At this point in the health reform debate, you have to take numbers from any side with a grain of salt. That said, Indianapolis-based
WellPoint Inc. has done perhaps the only local analysis of how proposed reforms would affect the cost of health insurance
Its conclusion? Reform would generally reduce premiums for Indianapolis companies with workers in poor health but raise them for Indianapolis companies with workers in good or average health.
An eight-person firm in Indianapolis with unhealthy workers would enjoy a 23-percent premium cut under health care reform. But WellPoint figures a firm the same size with workers in average health would suffer a 20-percent increase. And an eight-person firm with healthy employees could see its premiums shoot up nearly 94 percent.

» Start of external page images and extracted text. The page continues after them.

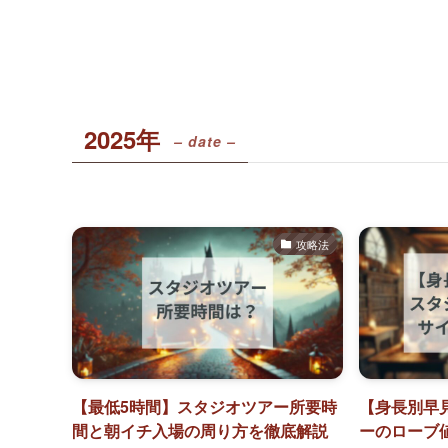
2025年
– date –
攻略法
【最低5時間】スタジオツアー所要時
【身長別早
間と朝イチ入場の周り方を徹底解説
ーのローブ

The increases do not include any rise in medical costs, which have been going up about 6 percent each year. They do, however, factor in federal subsidies to help uninsured Hoosiers buy health coverage, as well as savings that would come for some because WellPoint could no longer charge more based on health status and gender—and would be restricted in how much it could charge to older customers.
President Obama’s administration immediately criticized WellPoint for failing to give enough credit to the cost-saving measures of health care reform. The administration also countered with its own report, stressing that nearly 77,000 companies in Indiana would be eligible for premium tax credits to reduce their burden.
The White House report also emphasized that small employers would have access to low-cost plans in the health insurance exchange, which could save their employees as much as 28 percent on premiums compared with average family policy premiums today.
And it added that, by insuring more people, health reform would reduce the “hidden tax” that comes from shifting the costs of caring for the uninsured on to those who are insured.
“Health insurance reform will lower premiums for small businesses,” it asserted.